X-Message-Number: 18372
From: "Peter Christiansen" <>
Date: Fri, 18 Jan 2002 16:38:49 -0600

This item, from WEB MD 1/18/02 suggests a major breakthrough in 
psychopharmacology may be imminent. One of the major problems with 
psychotropic medications e.g. anti-depressant medications, is that they 
often take weeks to "set up" or become effective. This research indicates 
that time could be shorted to hours or even minutes.

Peter Christiansen






Vitamin C May Improve Alzheimer's Treatments

Nutrient Helps Drugs Cross the Blood-Brain Barrier, Get Into Cells
By   Liza Jane Maltin




Jan. 14, 2002 -- A major stumbling block to treating brain disorders is the 
blood-brain barrier.
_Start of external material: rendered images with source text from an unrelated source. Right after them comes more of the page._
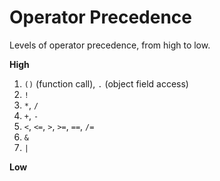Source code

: # Operator Precedence

Levels of operator precedence, from high to low.

**High**

1. `()` (function call), `.` (object field access)
1. `!`
1. `*`, `/`
1. `+`, `-`
1. `<`, `<=`, `>`, `>=`, `==`, `/=`
1. `&`
1. `|`

**Low**
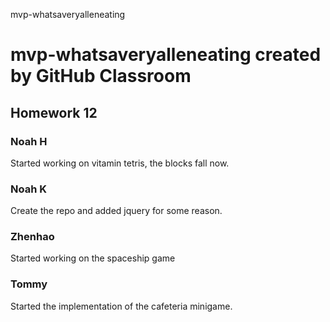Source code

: mvp-whatsaveryalleneating

# mvp-whatsaveryalleneating created by GitHub Classroom
## Homework 12
### Noah H
Started working on vitamin tetris, the blocks fall now.

### Noah K
Create the repo and added jquery for some reason.

### Zhenhao
Started working on the spaceship game

### Tommy
Started the implementation of the cafeteria minigame.
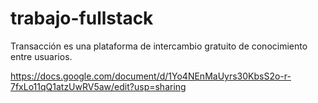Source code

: # trabajo-fullstack
Transacción es una plataforma de intercambio gratuito de conocimiento entre usuarios.

https://docs.google.com/document/d/1Yo4NEnMaUyrs30KbsS2o-r-7fxLo11qQ1atzUwRV5aw/edit?usp=sharing 
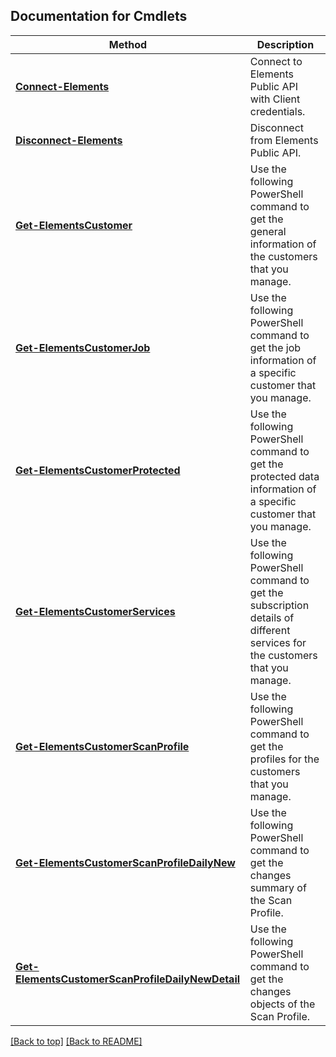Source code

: ## Documentation for Cmdlets

Method | Description
------------- | -------------
[**Connect-Elements**](ElementsConnectApi.md#connect-elements) | Connect to Elements Public API with Client credentials.
[**Disconnect-Elements**](ElementsConnectApi.md#disconnect-elements) | Disconnect from Elements Public API.
[**Get-ElementsCustomer**](ElementsCustomersApi.md#get-elementscustomer) | Use the following PowerShell command to get the general information of the customers that you manage.
[**Get-ElementsCustomerJob**](ElementsCustomersApi.md#get-elementscustomerjob) | Use the following PowerShell command to get the job information of a specific customer that you manage.
[**Get-ElementsCustomerProtected**](ElementsCustomersApi.md#get-elementscustomerprotected) | Use the following PowerShell command to get the protected data information of a specific customer that you manage.
[**Get-ElementsCustomerServices**](ElementsCustomersApi.md#get-elementscustomerservices) | Use the following PowerShell command to get the subscription details of different services for the customers that you manage.
[**Get-ElementsCustomerScanProfile**](ElementsCustomersApi.md#get-elementscustomerscanprofile) | Use the following PowerShell command to get the profiles for the customers that you manage.
[**Get-ElementsCustomerScanProfileDailyNew**](ElementsCustomersApi.md#get-elementscustomerscanprofiledailynew) | Use the following PowerShell command to get the changes summary of the Scan Profile.
[**Get-ElementsCustomerScanProfileDailyNewDetail**](ElementsCustomersApi.md#get-elementscustomerscanprofiledailynewdetail) | Use the following PowerShell command to get the changes objects of the Scan Profile.
[[Back to top]](#) [[Back to README]](../README.md)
This safety net that shields our brain from foreign 
substances also prevents needed medications from getting to damaged cells. 
But scientists may have found a way around the problem. When ascorbic acid 
-- better known as vitamin C -- is chemically attached to certain drugs, it 
allows them to penetrate the barrier, reaching more of its target cells 
within the brain.


"We've opened a door for a promising new way to improve delivery of drugs 
into the brain using a natural nutrient, ascorbic acid," says study leader 
Stefano Manfredini, professor of pharmaceutical chemistry at the University 
of Ferrara, Italy.


The findings appear in the Jan. 31 issue of the Journal of Medicinal 
Chemistry.


Manfredini's team has tested the drug-delivery system only on animals and on 
human tissue samples but not on living human beings, so much more 
investigation is needed. But so far, he says, the results are "exciting."


Their work was based on the recent discovery of a receptor, called the SVCT2 
transporter, which seems to play a role in the transportation of vitamin C 
into the brain, where concentrations of the nutrient are normally high. If 
they attached vitamin C to a drug, they reasoned, the transporter would help 
the modified drug cross the barrier.


First, they tested the theory in the laboratory with three drugs for brain 
disorders -- including epilepsy and Alzheimer's -- using tissue samples with 
the same amount of SVCT2 transporters as in the human blood-brain barrier. 
In all three cases, the vitamin C significantly increased the amount of drug 
that interacted with the transporters. This, say the researchers, suggested 
that more drug would cross the blood-brain barrier in a living organism.


Then they tested one of the modified drugs in mice with induced convulsions. 
They injected some of the animals with the normal version of the drug and 
others with the modified version. Only animals that received the drug with 
attached vitamin C had delayed convulsions -- indicating that the drug was 
more effective. None of the mice had serious side effects or died from the 
treatment.


In the report, the researchers add that the findings open new, interesting 
perspectives for the possibility of obtaining modified drugs effective at 
crossing the blood-brain barrier. "Further studies are currently ongoing in 
order to assess and extend this possibility," they write.